YOUR OBJECTIVE →
Would you copy out each line of the records below that includes the word "completed"?

--

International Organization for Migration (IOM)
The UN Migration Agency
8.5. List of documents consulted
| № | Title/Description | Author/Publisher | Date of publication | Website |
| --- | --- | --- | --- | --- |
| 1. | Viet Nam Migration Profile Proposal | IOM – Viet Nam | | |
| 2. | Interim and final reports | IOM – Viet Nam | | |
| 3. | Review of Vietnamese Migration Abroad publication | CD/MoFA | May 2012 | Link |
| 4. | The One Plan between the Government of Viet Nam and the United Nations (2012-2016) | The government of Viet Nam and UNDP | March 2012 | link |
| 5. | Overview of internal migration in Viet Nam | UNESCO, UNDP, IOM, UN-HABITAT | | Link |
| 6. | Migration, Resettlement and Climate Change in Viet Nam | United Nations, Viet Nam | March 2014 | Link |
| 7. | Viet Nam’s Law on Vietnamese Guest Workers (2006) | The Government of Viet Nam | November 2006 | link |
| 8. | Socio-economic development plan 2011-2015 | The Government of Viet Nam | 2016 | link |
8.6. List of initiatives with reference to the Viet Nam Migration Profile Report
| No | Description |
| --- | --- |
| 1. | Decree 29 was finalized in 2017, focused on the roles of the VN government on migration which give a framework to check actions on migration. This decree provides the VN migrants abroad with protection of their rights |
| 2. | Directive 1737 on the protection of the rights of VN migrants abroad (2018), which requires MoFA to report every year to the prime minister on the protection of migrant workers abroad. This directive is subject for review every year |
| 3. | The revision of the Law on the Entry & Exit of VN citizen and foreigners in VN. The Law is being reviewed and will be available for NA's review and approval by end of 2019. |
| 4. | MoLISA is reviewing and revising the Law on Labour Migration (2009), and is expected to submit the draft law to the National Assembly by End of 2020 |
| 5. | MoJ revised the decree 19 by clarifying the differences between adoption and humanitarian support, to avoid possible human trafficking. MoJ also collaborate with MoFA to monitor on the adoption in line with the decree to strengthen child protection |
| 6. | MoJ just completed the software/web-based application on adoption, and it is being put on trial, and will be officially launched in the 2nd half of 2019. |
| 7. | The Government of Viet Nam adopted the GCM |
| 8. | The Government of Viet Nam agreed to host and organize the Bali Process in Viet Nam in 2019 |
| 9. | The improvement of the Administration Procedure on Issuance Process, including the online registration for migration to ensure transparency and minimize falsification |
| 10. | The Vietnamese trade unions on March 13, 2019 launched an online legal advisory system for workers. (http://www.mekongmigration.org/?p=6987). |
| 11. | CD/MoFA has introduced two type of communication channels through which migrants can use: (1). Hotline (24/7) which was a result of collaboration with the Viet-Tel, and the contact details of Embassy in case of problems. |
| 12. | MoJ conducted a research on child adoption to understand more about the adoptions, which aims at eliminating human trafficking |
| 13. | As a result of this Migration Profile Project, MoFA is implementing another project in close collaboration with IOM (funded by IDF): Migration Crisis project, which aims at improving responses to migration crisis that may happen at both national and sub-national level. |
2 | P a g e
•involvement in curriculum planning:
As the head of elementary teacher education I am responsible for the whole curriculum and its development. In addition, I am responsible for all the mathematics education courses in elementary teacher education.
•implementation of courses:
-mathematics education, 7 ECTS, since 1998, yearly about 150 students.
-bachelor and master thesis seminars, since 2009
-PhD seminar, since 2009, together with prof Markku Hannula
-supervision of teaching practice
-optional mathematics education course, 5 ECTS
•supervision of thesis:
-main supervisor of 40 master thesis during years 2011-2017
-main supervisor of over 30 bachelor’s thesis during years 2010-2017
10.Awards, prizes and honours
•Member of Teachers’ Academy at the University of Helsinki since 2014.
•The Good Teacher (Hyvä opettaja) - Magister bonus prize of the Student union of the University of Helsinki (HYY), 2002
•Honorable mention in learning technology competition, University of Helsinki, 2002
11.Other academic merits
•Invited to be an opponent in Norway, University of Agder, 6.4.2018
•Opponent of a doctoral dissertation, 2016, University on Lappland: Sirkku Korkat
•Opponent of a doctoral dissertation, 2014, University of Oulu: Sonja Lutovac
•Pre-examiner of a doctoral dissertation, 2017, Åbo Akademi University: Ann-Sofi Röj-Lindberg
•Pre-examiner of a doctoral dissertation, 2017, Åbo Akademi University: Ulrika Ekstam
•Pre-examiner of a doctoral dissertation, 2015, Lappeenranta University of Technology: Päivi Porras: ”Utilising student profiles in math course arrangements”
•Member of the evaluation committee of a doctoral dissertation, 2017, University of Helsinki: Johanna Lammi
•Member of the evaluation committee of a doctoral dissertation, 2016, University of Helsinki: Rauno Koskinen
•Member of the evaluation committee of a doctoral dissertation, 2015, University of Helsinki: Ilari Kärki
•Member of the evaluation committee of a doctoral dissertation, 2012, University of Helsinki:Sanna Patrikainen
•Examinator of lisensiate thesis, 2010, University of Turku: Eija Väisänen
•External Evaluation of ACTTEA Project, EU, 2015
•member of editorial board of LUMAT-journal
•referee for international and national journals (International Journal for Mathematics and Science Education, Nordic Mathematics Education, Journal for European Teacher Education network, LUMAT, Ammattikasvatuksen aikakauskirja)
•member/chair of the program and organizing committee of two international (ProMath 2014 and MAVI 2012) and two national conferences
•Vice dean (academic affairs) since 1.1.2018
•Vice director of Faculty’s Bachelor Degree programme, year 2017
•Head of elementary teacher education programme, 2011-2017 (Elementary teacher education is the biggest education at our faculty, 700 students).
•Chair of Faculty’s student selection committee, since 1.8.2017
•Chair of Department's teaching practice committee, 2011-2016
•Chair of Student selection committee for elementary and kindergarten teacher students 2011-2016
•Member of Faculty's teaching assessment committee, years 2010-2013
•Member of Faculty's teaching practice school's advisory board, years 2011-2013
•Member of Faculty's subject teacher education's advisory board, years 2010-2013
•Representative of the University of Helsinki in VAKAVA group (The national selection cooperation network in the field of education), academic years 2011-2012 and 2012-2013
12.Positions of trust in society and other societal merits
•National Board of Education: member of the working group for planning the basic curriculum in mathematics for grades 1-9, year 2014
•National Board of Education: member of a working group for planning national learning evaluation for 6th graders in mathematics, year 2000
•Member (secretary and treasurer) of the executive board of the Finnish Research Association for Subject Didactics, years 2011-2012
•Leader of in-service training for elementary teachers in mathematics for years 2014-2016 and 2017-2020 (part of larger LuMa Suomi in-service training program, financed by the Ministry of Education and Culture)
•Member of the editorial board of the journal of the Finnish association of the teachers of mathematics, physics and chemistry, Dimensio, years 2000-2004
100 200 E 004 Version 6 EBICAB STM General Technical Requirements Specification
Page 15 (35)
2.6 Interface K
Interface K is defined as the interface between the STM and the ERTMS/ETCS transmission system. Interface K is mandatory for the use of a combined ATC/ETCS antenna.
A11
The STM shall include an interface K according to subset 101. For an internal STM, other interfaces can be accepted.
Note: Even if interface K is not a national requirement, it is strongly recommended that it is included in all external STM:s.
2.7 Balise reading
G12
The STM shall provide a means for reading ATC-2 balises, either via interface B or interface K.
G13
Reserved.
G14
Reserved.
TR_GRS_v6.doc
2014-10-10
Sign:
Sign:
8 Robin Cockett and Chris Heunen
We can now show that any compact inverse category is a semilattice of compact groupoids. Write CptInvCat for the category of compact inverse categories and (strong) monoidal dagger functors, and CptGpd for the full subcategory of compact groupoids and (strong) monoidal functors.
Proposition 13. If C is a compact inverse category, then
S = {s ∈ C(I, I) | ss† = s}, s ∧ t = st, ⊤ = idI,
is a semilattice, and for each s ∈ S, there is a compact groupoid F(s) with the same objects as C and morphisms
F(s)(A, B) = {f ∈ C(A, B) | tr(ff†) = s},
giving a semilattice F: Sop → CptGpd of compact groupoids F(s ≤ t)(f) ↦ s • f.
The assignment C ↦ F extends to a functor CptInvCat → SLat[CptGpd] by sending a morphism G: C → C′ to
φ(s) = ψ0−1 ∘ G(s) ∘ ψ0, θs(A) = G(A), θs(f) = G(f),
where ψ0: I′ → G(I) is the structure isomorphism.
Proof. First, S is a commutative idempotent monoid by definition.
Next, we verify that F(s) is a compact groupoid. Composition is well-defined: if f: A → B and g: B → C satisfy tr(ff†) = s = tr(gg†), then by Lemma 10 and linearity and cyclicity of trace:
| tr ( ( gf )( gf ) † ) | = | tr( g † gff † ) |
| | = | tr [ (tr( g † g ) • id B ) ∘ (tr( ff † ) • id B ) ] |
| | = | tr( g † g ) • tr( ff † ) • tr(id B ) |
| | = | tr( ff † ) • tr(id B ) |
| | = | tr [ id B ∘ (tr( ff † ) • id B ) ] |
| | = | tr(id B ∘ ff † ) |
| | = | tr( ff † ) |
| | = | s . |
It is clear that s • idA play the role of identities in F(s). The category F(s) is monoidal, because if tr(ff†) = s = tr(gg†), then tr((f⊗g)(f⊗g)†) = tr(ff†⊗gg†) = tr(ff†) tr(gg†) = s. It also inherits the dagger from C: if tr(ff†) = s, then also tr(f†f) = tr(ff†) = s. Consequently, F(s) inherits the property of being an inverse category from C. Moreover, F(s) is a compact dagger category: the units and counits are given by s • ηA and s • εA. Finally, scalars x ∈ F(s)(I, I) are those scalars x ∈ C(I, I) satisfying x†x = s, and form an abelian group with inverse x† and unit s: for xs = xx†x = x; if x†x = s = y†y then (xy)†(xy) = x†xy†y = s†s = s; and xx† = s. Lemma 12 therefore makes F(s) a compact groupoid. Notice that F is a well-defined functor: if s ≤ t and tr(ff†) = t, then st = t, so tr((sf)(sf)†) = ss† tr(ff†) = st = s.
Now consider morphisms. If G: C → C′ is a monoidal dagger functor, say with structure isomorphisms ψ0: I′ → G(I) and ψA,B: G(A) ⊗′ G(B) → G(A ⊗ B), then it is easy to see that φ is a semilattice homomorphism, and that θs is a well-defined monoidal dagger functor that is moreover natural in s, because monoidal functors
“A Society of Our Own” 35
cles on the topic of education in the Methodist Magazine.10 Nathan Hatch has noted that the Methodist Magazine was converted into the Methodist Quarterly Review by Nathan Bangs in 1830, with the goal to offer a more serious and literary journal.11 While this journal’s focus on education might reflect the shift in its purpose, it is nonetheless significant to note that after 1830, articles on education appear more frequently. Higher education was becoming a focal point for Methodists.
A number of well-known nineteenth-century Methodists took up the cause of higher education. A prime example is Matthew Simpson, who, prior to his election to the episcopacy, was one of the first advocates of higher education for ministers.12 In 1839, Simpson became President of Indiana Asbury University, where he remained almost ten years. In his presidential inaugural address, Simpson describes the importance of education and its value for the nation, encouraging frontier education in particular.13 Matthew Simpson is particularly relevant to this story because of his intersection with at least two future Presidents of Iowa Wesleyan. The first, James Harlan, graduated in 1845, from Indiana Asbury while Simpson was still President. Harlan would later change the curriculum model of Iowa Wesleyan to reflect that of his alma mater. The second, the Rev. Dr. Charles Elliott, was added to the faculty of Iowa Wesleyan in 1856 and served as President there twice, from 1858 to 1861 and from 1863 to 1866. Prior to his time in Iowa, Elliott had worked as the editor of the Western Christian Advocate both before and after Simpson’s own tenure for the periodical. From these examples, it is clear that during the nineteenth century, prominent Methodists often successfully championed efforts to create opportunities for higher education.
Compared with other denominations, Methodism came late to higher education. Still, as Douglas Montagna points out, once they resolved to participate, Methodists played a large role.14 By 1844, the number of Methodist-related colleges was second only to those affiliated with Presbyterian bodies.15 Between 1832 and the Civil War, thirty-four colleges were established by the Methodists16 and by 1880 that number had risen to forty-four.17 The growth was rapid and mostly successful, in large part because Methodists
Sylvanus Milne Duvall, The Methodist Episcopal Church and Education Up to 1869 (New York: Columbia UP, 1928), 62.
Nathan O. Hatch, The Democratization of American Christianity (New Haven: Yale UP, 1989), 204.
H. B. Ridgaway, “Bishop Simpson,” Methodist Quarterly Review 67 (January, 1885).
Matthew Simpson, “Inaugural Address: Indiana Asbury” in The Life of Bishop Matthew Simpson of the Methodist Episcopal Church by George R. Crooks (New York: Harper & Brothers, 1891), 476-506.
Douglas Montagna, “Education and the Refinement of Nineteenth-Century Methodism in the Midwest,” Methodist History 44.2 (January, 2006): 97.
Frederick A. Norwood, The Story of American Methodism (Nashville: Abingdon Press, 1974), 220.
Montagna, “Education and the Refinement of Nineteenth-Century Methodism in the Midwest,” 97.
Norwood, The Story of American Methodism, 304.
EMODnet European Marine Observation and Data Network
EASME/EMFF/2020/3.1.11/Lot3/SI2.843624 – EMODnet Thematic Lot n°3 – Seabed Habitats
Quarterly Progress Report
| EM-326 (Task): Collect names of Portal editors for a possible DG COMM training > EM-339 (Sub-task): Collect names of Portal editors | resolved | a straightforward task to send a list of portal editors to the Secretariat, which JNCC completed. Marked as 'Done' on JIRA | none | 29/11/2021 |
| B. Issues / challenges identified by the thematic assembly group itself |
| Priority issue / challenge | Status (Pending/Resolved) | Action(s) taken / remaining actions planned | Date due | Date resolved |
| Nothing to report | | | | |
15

--

RESPONSE AREA →
| 6. | MoJ just completed the software/web-based application on adoption, and it is being put on trial, and will be officially launched in the 2nd half of 2019. |
| EM-326 (Task): Collect names of Portal editors for a possible DG COMM training > EM-339 (Sub-task): Collect names of Portal editors | resolved | a straightforward task to send a list of portal editors to the Secretariat, which JNCC completed. Marked as 'Done' on JIRA | none | 29/11/2021 |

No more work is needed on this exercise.